ティーカップを手に、晴天を見上げた彼女は微笑んだ。しかしその笑みを見る者はいない。後ろの部屋で待つ彼らは、彼女がこんな表情をするなんて思わないだろう。王国の危機を楽しんでいるのは、彼女は内緒にしておきたかった。
「──楽しそうですね」
「・・・あら、いたの?」
1人、忍のように紅の前へ現れると、彼女へ膝をつく。紅はそれがここへ来ることを知っていたように目の前の椅子を指さし、座るよう促す。二本の剣を気にかけながら、忍──彼女は腰を下ろした。だが、すでに目線はドーナツに向いている。
「金城が陥落しました」
「でしょうね」
「少しは警戒したらどうですか?」
「王都に来るかしら?その、例の復讐者って人は」
「騎士、上級騎士を殺し、首長クラスも殺ったならいずれ──」
彼女がドーナツを手にした時、紅はその手を握った。
「あなた、行きたそうね」
「────いいえ」
「そう?」
彼女は紅の手をそっと解くと、その指にドーナツをかける。すると紅も自らの指も同じ輪に入れた。指と指が押し合った時、両者はふふっと微笑む。

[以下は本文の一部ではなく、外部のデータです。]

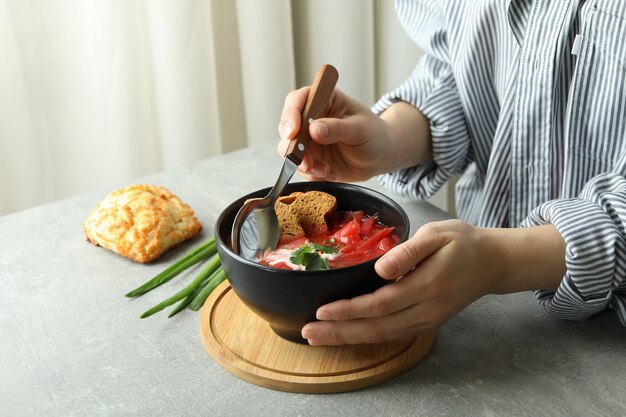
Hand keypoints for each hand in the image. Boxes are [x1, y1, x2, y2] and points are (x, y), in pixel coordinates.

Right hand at [277, 87, 431, 181]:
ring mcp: (308, 140)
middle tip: (306, 160)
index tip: (293, 131)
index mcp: (324, 100)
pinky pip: (300, 167)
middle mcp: (311, 119)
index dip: (291, 114)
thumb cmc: (374, 136)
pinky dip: (312, 173)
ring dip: (302, 162)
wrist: (380, 157)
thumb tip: (314, 130)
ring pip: (289, 149)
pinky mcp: (310, 158)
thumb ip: (338, 129)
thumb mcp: (360, 130)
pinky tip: (330, 173)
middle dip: (292, 145)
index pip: (298, 100)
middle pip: (286, 126)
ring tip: (323, 170)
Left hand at [301, 221, 565, 344]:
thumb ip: (409, 252)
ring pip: (383, 336)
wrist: (492, 263)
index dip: (349, 310)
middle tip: (309, 333)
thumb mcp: (437, 234)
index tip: (322, 311)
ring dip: (348, 338)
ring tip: (319, 337)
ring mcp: (428, 320)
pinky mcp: (427, 323)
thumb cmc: (462, 243)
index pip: (380, 304)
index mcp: (427, 285)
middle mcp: (426, 309)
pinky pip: (392, 335)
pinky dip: (366, 337)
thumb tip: (381, 268)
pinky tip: (347, 335)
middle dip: (339, 332)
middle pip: (376, 328)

「私が行ったら、あなたがこの宮殿で退屈になりますから」
「それもそうね」
2人はドーナツを半分にして食べた。そうしてしばし紅茶を楽しんだ後、2人で待ち人がいる部屋へ移動した。そこは楕円のテーブルが置かれた広間で、おそらく騎士であろう者たちが囲んでいた。おそらくと、言ったのは鎧を着ないと騎士に見えない者たちばかりだったからだ。
しかしそれは決して彼らが騎士見習いというわけではない。まるでサーカスの団員のようにそれぞれが個性あるユニークな風貌だったからである。
「サクラちゃんまた殿下と飲んでたの?」
「ちゃんをつけるな」
「で? 殿下はどうするって?」
「・・・さあ?」
少女と青年の間に座ったサクラは、中央の玉座に座る紅を見つめていた。